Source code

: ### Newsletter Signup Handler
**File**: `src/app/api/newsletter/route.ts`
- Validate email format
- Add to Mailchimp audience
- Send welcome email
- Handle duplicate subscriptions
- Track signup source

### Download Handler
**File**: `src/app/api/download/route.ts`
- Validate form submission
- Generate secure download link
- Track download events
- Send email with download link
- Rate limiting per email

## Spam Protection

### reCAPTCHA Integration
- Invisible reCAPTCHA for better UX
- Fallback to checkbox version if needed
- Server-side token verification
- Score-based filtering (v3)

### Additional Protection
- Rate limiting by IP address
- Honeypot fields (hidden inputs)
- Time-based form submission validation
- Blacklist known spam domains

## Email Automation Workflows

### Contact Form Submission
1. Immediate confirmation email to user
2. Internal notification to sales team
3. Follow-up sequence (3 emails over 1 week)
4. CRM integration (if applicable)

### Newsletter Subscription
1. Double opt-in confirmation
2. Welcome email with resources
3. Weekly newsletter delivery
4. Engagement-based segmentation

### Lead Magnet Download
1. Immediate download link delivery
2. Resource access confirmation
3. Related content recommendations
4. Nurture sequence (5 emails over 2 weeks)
──────
Scan the entries for the string "Protection" and report only how many lines contain it.

2